-------- Extrait du texte --------

Les tourbières, c'est quoi ?
Rédaction Tilt le 31/01/2024
5 min de lecture 🧠 Niveau « Je me débrouille »
On en parle peu, pourtant elles sont essentielles. Moins médiatisées que la déforestation, leur assèchement et leur destruction sont tout aussi graves et exigent le même niveau de prise de conscience. Car les tourbières nous rendent de précieux services, abritent des trésors de biodiversité, et sont essentielles dans notre combat contre le changement climatique. Alors, si on parlait un peu plus d’elles, pour mieux les connaître… Et surtout mieux les protéger ?
Quand la nature prend son temps
Une tourbière, c’est une zone humide, c’est-à-dire un écosystème gorgé d’eau où l’on trouve une végétation et des animaux parfaitement adaptés à ce milieu. Mais contrairement aux autres zones humides, les tourbières possèdent un pouvoir singulier : elles produisent de la tourbe.

--------

_Consigne a_
Reproduisez à l'identique le passage de la liste allant de la ligne qui contient « Locate an element on the screen. Image » jusqu'à celle qui contient « From the viewer's perspective, white », ces deux lignes comprises. Laissez les images de côté.

-------- Données fournies --------

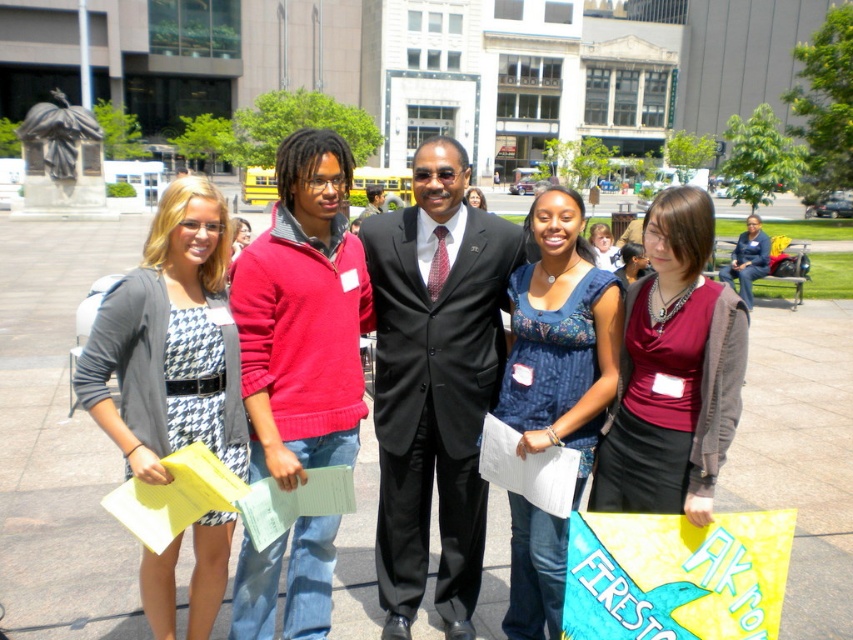
Between houndstooth dress at center and dark suit at center, which one appears on the left side from the viewer's perspective?

houndstooth dress at center is more to the left.

Between houndstooth dress at center and dark suit at center, which one appears on the right side from the viewer's perspective?

Positioned to the right is dark suit at center.

Which is behind, point (241, 220) or point (369, 211)?

The point (369, 211) is more distant.

Image resolution: width=853 pixels, height=640 pixels. Identify the location of houndstooth dress at center. (x=239, y=236).

Which of these two, dark suit at center or matte black dress at center, stands taller?

With more height is dark suit at center.

The image size is (853, 640). Describe the element at coordinates (372, 200) in the screenshot. I see `dark suit at center` at that location.

Locate an element on the screen. dark suit at center is located at coordinates (372, 200).

Between maroon jersey at center and dark gray suit at center, which one has less height?

maroon jersey at center

Is maroon jersey at center behind dark gray suit at center?

No, it is in front of dark gray suit at center.

Measure the distance between maroon jersey at center and camera.

maroon jersey at center and camera are 2.62 meters apart.

Locate an element on the screen. maroon jersey at center is located at coordinates (672, 371).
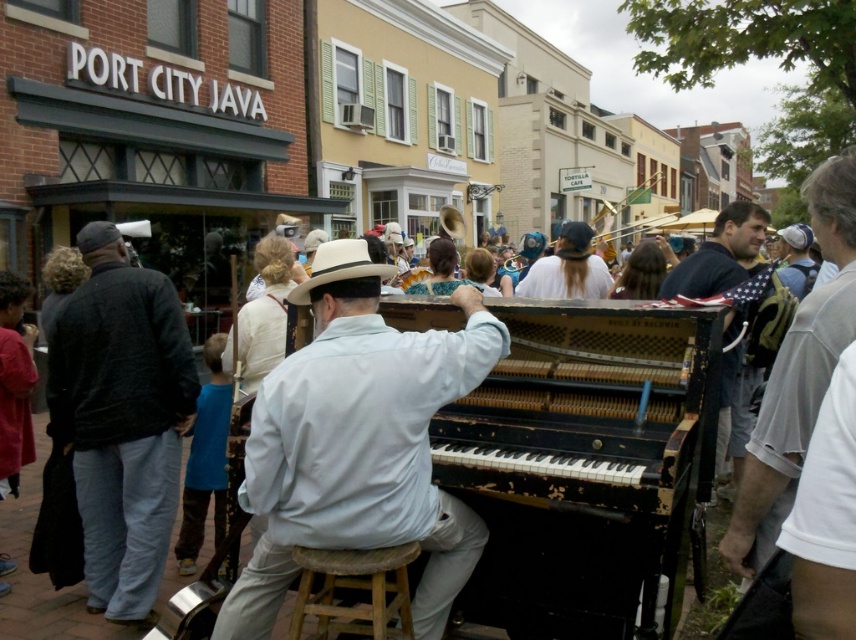
Can you confirm if black distressed piano at center is positioned to the right of white cotton shirt at center?

In fact, black distressed piano at center is to the left of white cotton shirt at center.

Between point (539, 452) and point (586, 298), which one is positioned in front?

Point (539, 452)

Identify the location of black distressed piano at center. The height and width of the screenshot is (640, 856). (583, 464).

Does light blue cotton shirt at center have a greater height compared to dark gray sweater at left?

Incorrect, light blue cotton shirt at center's height is not larger of dark gray sweater at left's.

This screenshot has height=640, width=856. Find the location of `light blue cotton shirt at center`. light blue cotton shirt at center is located at coordinates (358, 444).

Who is more distant from viewer, (x=488, y=504) or (x=397, y=593)?

Point (x=488, y=504)

Identify the location of black distressed piano at center. (583, 464).

Which is behind, point (706, 428) or point (377, 588)?

Positioned behind is point (706, 428).

Locate an element on the screen. Image resolution: width=856 pixels, height=640 pixels. black distressed piano at center is located at coordinates (583, 464).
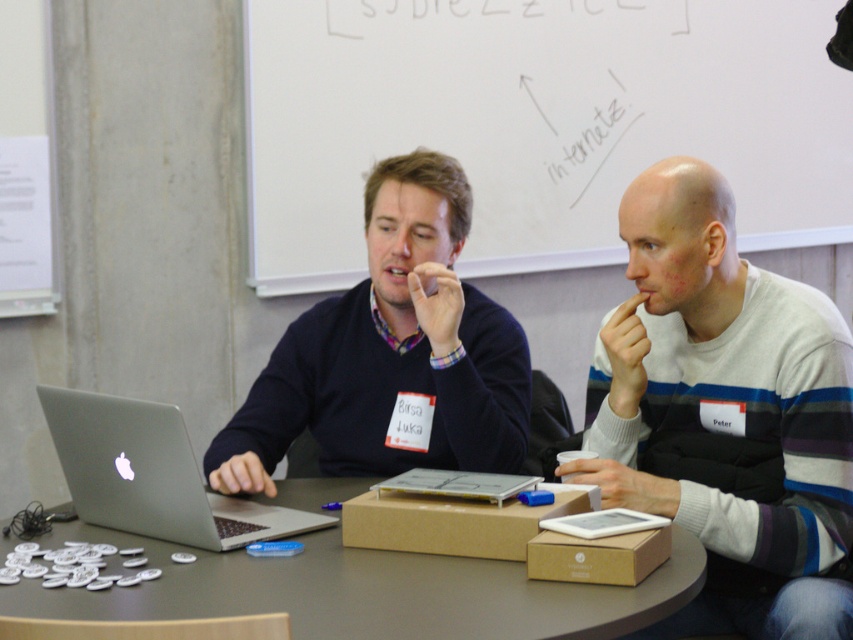
Question: Does whiteboard at upper center have a smaller size compared to white striped sweater at center?

Choices:
 (A) yes
 (B) no

Answer: (B)

Question: Which of the following is the farthest from the observer?

Choices:
 (A) silver metallic laptop at center
 (B) matte brown cardboard box at center

Answer: (A)

Question: Is silver metallic laptop at center to the left of brown cardboard box at lower center from the viewer's perspective?

Choices:
 (A) yes
 (B) no

Answer: (A)

Question: Is matte black sweater at center above silver metallic laptop at center?

Choices:
 (A) no
 (B) yes

Answer: (B)

Question: Which object is positioned farthest from the matte black sweater at center?

Choices:
 (A) white striped sweater at center
 (B) brown cardboard box at center
 (C) matte brown cardboard box at center

Answer: (A)

Question: Among these points, which one is farthest from the camera?

Choices:
 (A) (418, 442)
 (B) (80, 525)
 (C) (537, 512)

Answer: (A)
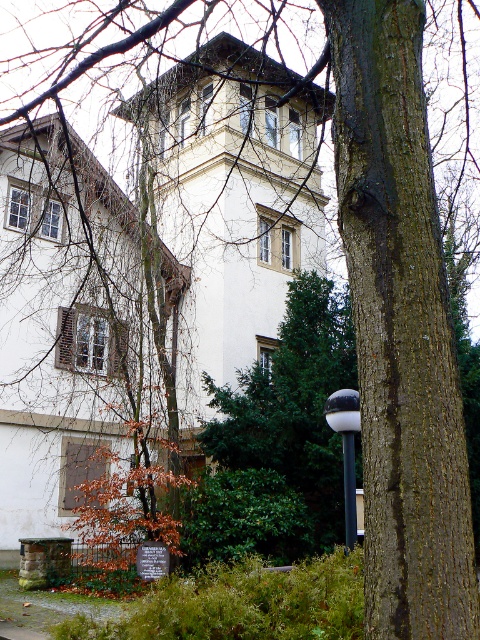
Can you confirm if white smooth building at center is thinner than black metal pole at center?

In fact, white smooth building at center might be wider than black metal pole at center.

Which is in front, point (11, 195) or point (345, 488)?

Point (345, 488) is in front.

Locate an element on the screen. white smooth building at center is located at coordinates (232, 205).

Between white smooth building at center and white glossy lamp post at center right, which one appears on the right side from the viewer's perspective?

From the viewer's perspective, white glossy lamp post at center right appears more on the right side.

Which of these two, white smooth building at center or white glossy lamp post at center right, stands shorter?

white glossy lamp post at center right is shorter.

The width and height of the screenshot is (480, 640). Find the location of `white smooth building at center`. white smooth building at center is located at coordinates (232, 205).

Between white glossy lamp post at center right and black metal pole at center, which one is positioned higher?

white glossy lamp post at center right

Does white glossy lamp post at center right appear on the left side of black metal pole at center?

Incorrect, white glossy lamp post at center right is not on the left side of black metal pole at center.

Is point (347, 451) positioned after point (346, 454)?

No, it is in front of (346, 454).

This screenshot has width=480, height=640. Identify the location of white glossy lamp post at center right. (346, 449).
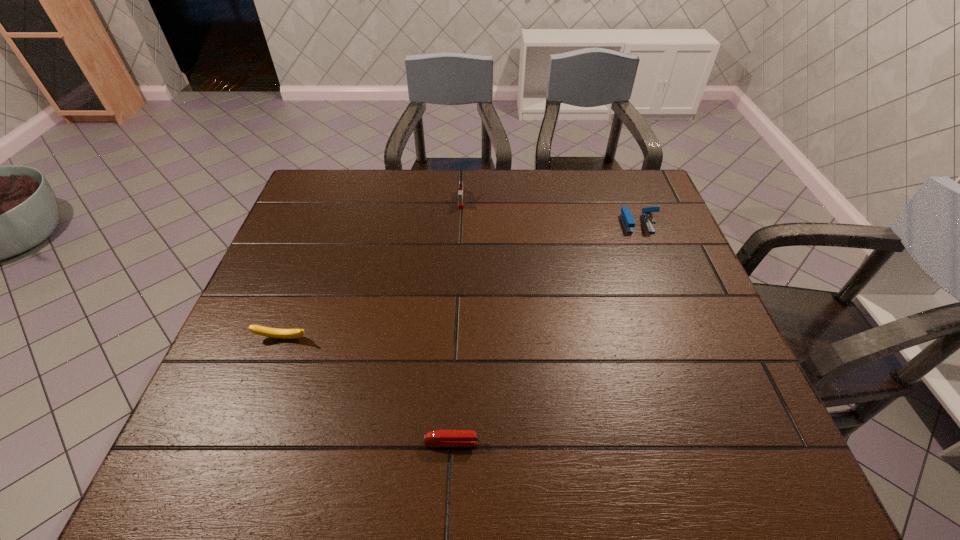
Locate an element on the screen. vacant point located between the third farthest object and the nearest stapler is located at coordinates (367, 390).

Identify which object is the second closest to the farthest object. Please provide its 2D coordinates. Your answer should be formatted as a tuple, i.e. [(x, y)], where the tuple contains the x and y coordinates of a point satisfying the conditions above.

[(256, 329)]

Identify the location of object that is the second closest to the banana. This screenshot has height=540, width=960. (460, 192).

Select which stapler is the closest to the second farthest object. Please provide its 2D coordinates. Your answer should be formatted as a tuple, i.e. [(x, y)], where the tuple contains the x and y coordinates of a point satisfying the conditions above.

[(460, 192)]

Point out which stapler is positioned as the nearest to the farthest stapler. Please provide its 2D coordinates. Your answer should be formatted as a tuple, i.e. [(x, y)], where the tuple contains the x and y coordinates of a point satisfying the conditions above.

[(626, 216)]

Identify the location of vacant region that satisfies the following two spatial constraints: 1. on the handle side of the second farthest stapler; 2. on the left side of the farthest object. The width and height of the screenshot is (960, 540). (460, 223).

Locate an element on the screen. free spot that satisfies the following two spatial constraints: 1. on the handle side of the farthest object; 2. on the right side of the rightmost stapler is located at coordinates (460, 223).

At what (x,y) coordinates should I click in order to perform the action: click on free space that satisfies the following two spatial constraints: 1. on the handle side of the third nearest object; 2. on the left side of the farthest stapler. Please return your answer as a coordinate pair (x, y). This screenshot has width=960, height=540. Looking at the image, I should click on (460, 223).

Locate an element on the screen. The height and width of the screenshot is (540, 960). free region that satisfies the following two spatial constraints: 1. on the handle side of the farthest object; 2. on the left side of the second shortest stapler is located at coordinates click(460, 223).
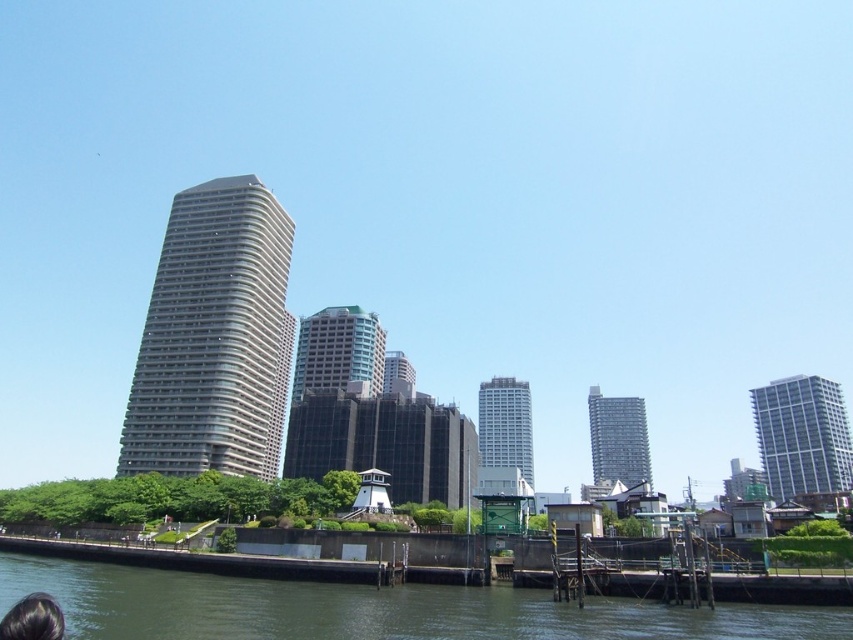
Looking at this image, you are standing on the dock and want to locate the white glossy building at right. According to the coordinates provided, where should you look relative to your position?

The white glossy building at right is located at coordinates point (802,436), which means it is positioned to the right and slightly below your current line of sight.

Looking at this image, you are standing at the point with coordinates point (263, 301) and want to move towards point (515, 420). Based on the cityscape scene described, will you be moving towards or away from the tall rectangular skyscraper with the glass facade?

Since point (263, 301) is in front of point (515, 420), moving from point (263, 301) towards point (515, 420) would mean moving away from the tall rectangular skyscraper with the glass facade, as you are moving towards a point that is further back in the scene.

You are standing on a pier looking at the green concrete river at lower center and the gray glassy building at center. Which object is nearer to you?

The green concrete river at lower center is closer to the viewer than the gray glassy building at center.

--------

_Consigne b_
Poursuivez le texte sur les tourbières à partir de sa dernière phrase.

_Réponse finale a_
Locate an element on the screen. Image resolution: width=856 pixels, height=640 pixels. black distressed piano at center is located at coordinates (583, 464).
Question: Does whiteboard at upper center have a smaller size compared to white striped sweater at center?

Choices:
 (A) yes
 (B) no

Answer: (B)

Question: Which of the following is the farthest from the observer?

Choices:
 (A) silver metallic laptop at center
 (B) matte brown cardboard box at center

Answer: (A)

Question: Is silver metallic laptop at center to the left of brown cardboard box at lower center from the viewer's perspective?

Choices:
 (A) yes
 (B) no

Answer: (A)

Question: Is matte black sweater at center above silver metallic laptop at center?

Choices:
 (A) no
 (B) yes

Answer: (B)

Question: Which object is positioned farthest from the matte black sweater at center?

Choices:
 (A) white striped sweater at center
 (B) brown cardboard box at center
 (C) matte brown cardboard box at center

Answer: (A)

Question: Among these points, which one is farthest from the camera?

Choices:
 (A) (418, 442)
 (B) (80, 525)
 (C) (537, 512)

Answer: (A)
Can you confirm if white smooth building at center is thinner than black metal pole at center?

In fact, white smooth building at center might be wider than black metal pole at center.

Which is in front, point (11, 195) or point (345, 488)?

Point (345, 488) is in front.

Locate an element on the screen. white smooth building at center is located at coordinates (232, 205).

Between white smooth building at center and white glossy lamp post at center right, which one appears on the right side from the viewer's perspective?

From the viewer's perspective, white glossy lamp post at center right appears more on the right side.

_Réponse finale b_
Comment et à quoi ça sert ? Il faut d’abord préciser que les eaux des tourbières sont pratiquement stagnantes, c’est donc un milieu très pauvre en oxygène. Moins d’oxygène ça veut dire moins de bactéries et de champignons pour venir grignoter les matières organiques. Résultat : lorsque les végétaux et les matières organiques meurent, elles se décomposent à un rythme si lent qu’elles finissent par former une « roche végétale », la tourbe. Cette roche s’accumule pendant des siècles et des siècles, à raison de 0,2 à 1 mm par an. La progression est si lente qu’il faut un millénaire pour amasser seulement un mètre de tourbe !
Ce processus est presque aussi long que la formation du pétrole ou du charbon. Voilà pourquoi la tourbe est considérée comme une ressource fossile, c’est-à-dire une ressource d’origine organique non renouvelable, qui a besoin de plusieurs milliers d’années pour se former. Les plus anciennes ont commencé ce processus il y a 12 000 ans. Une véritable plongée dans le temps !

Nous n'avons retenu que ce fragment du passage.